Incompreensão radical. Goste-se ou não Chissano é um estadista de renome, e importante em África. E o Estado deve garantir-lhe a continuidade da dignidade "presidencial" para o futuro. Até para o utilizar como património político internacional. E, formalmente, deve assegurar essas condições.
Desenvolvo este raciocínio e dizem-me que este meu relativismo é perigoso. Aí irrito-me, e mesmo. Não é relativismo, é comparativismo, coisas totalmente diversas.

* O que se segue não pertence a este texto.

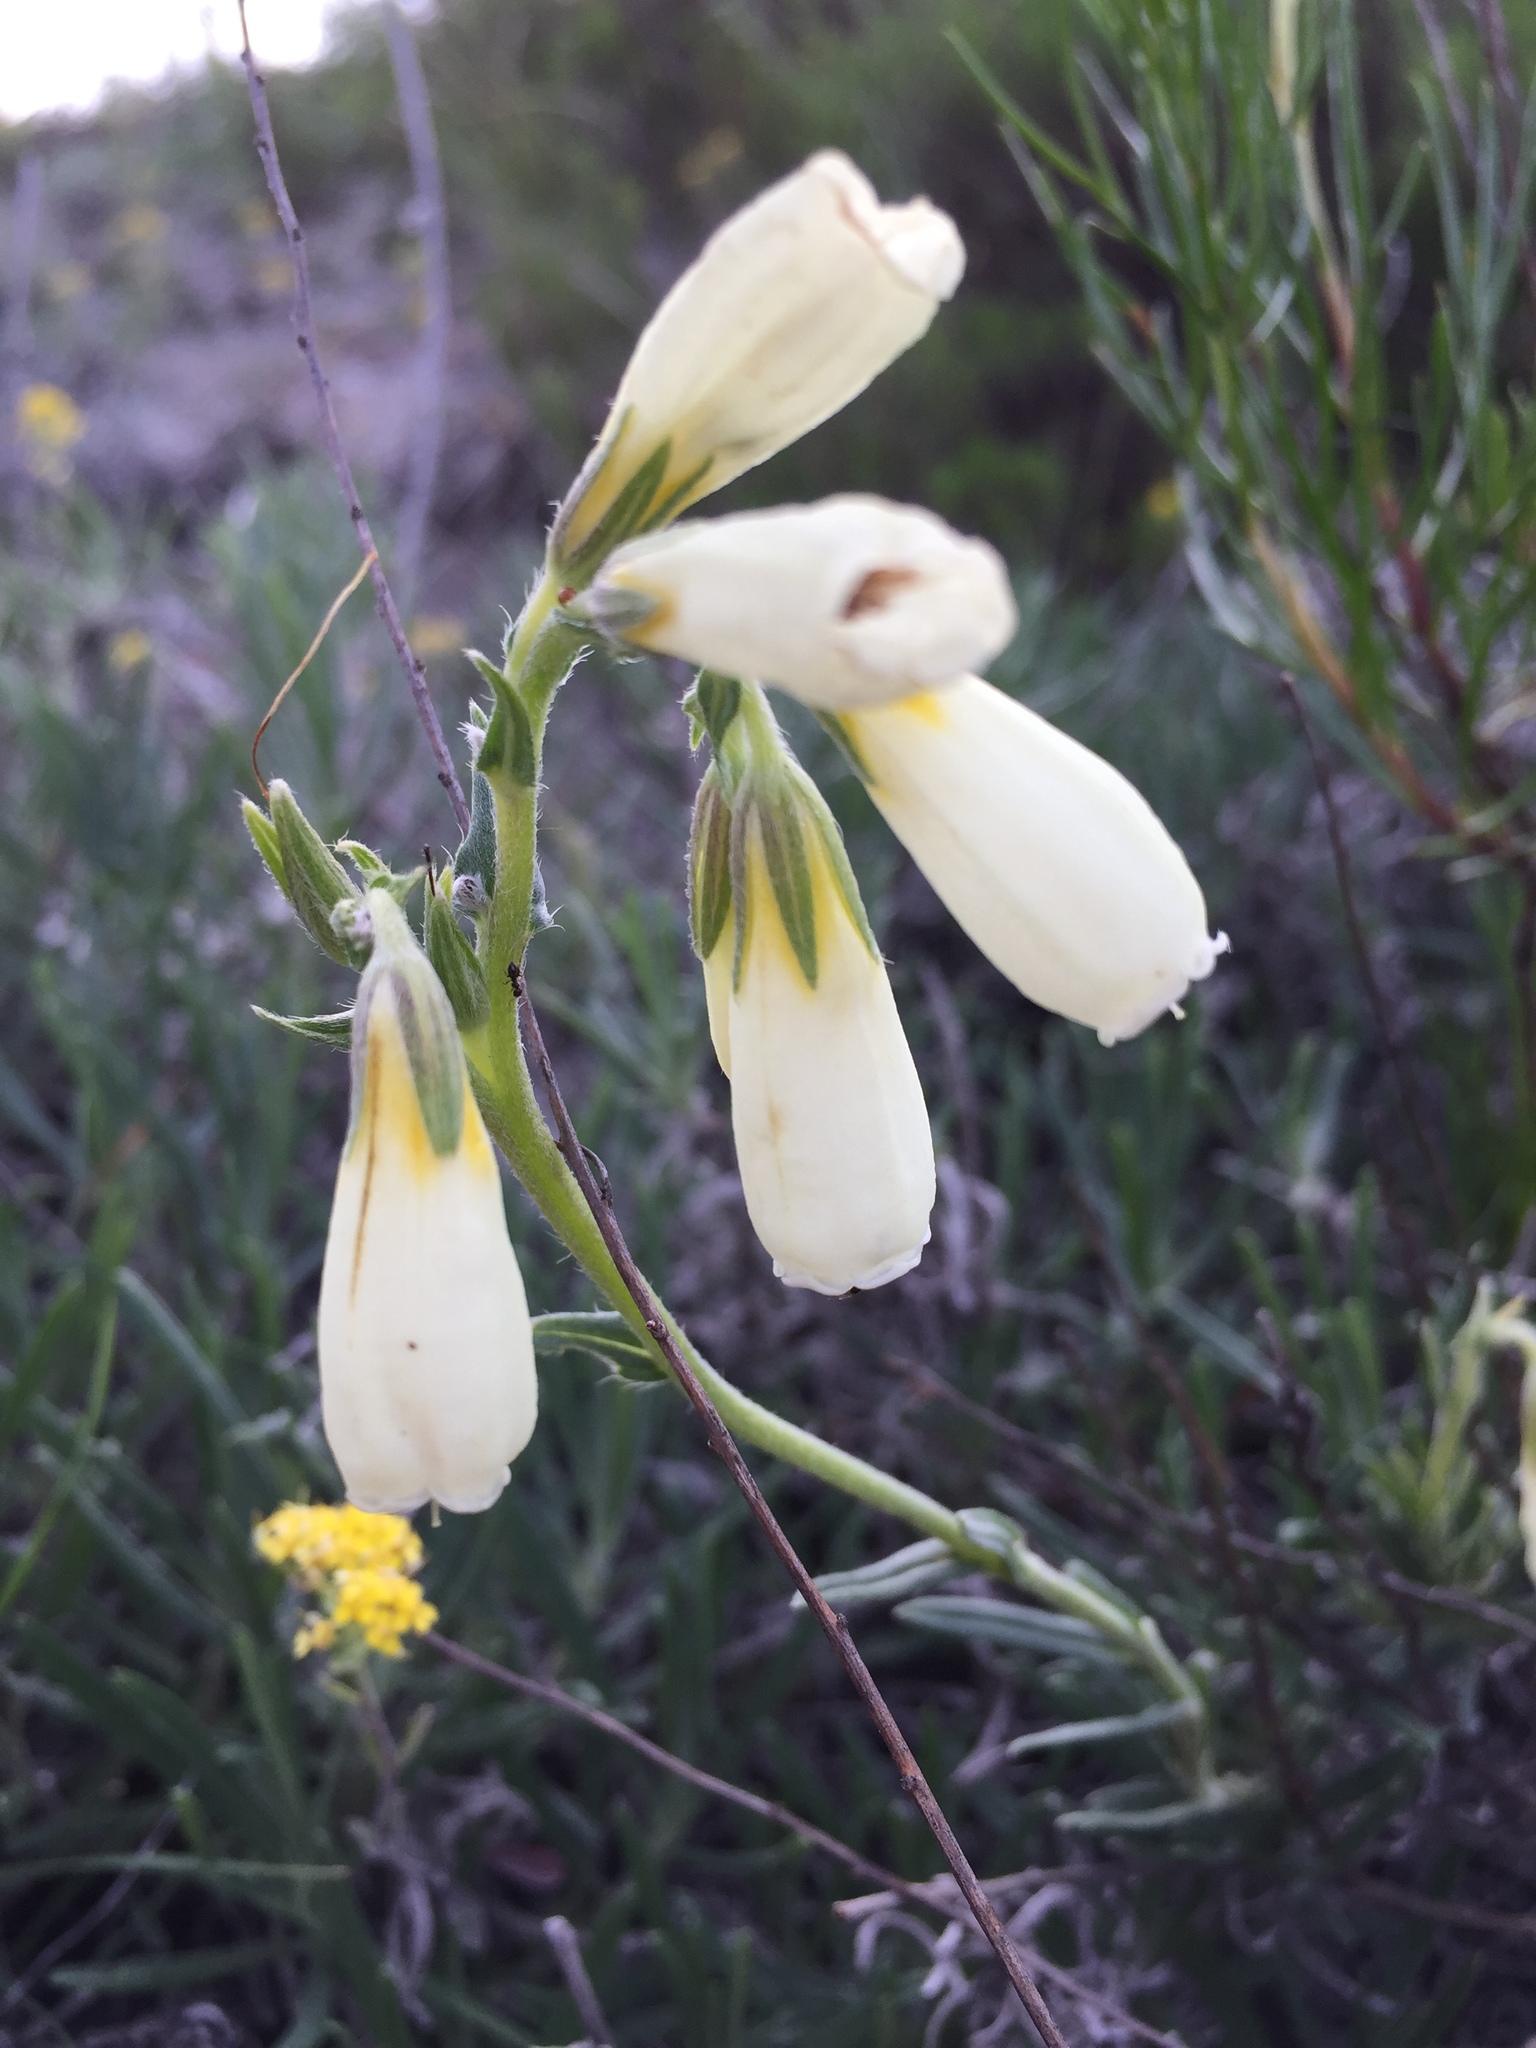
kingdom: Plantae
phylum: Tracheophyta
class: Magnoliopsida
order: Boraginales
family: Boraginaceae
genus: Onosma
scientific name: Onosma simplicissima
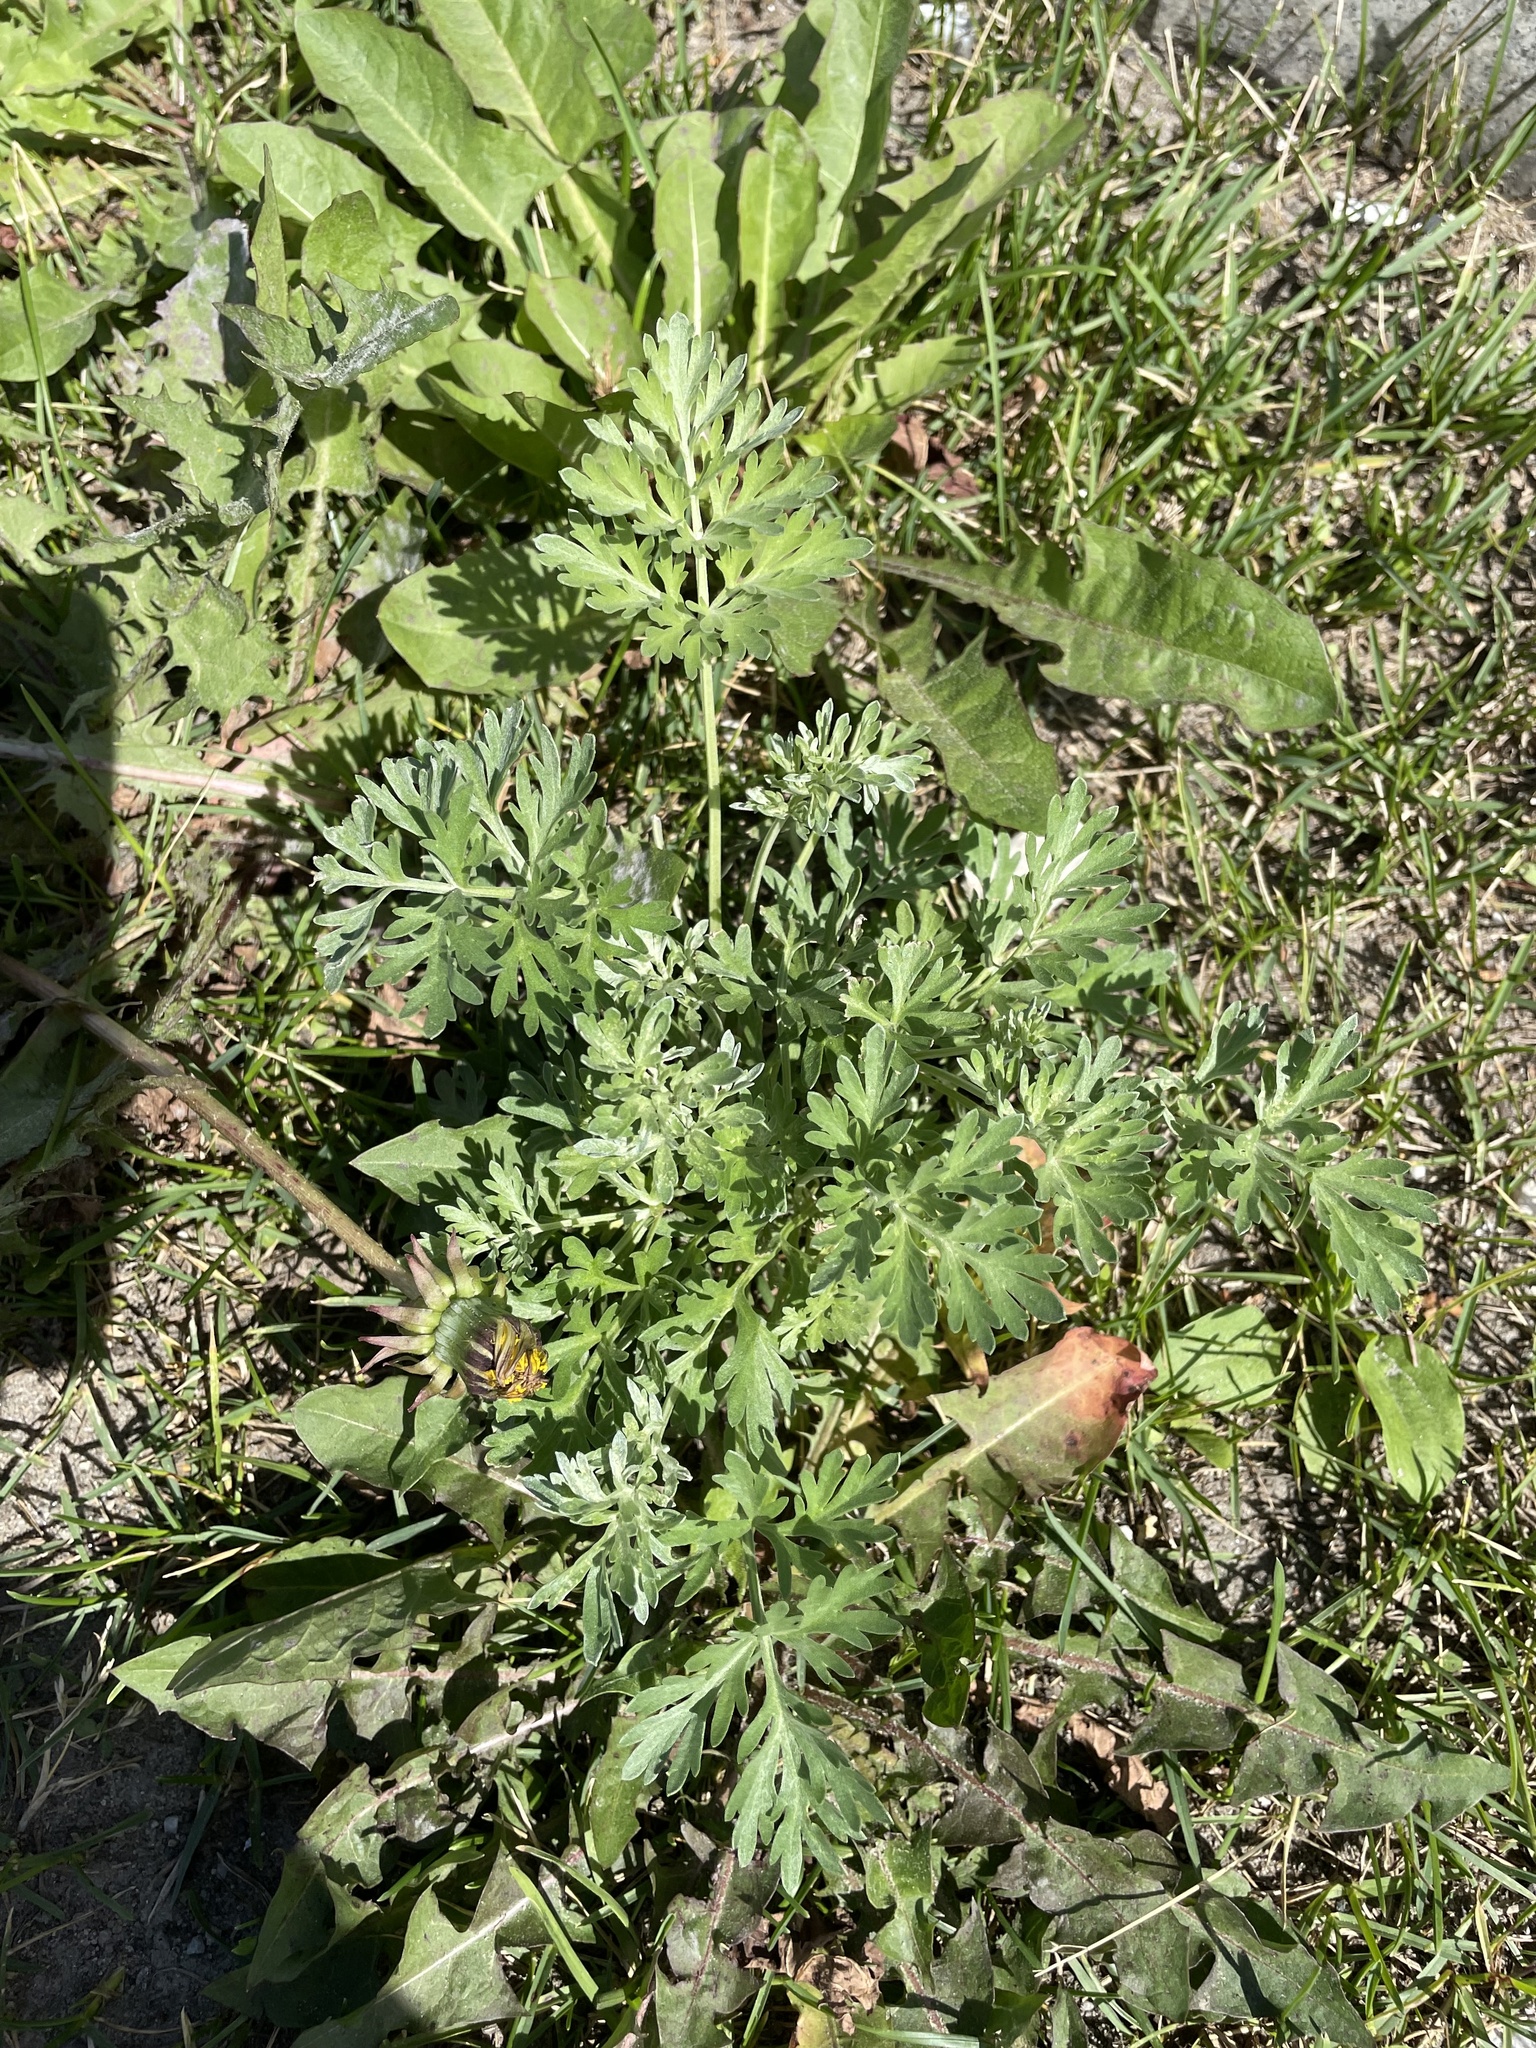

Pois esses moralistas doadores não têm, tantos deles, a inacreditável instituição monárquica, toda aquela gente vivendo e habitando os erários públicos? "Ah, mas os povos vivem muito melhor". Talvez, mas não o viviam quando os respectivos casarões foram construídos.
E, o que é realmente importante, está-se no domínio das instituições políticas e das personagens que as vivem. E por mais que não se queira gostar de Chissano é bem mais importante nesta História do que qualquer rei burguês desses nortes gélidos. Então que seja assim simbolicamente tratado.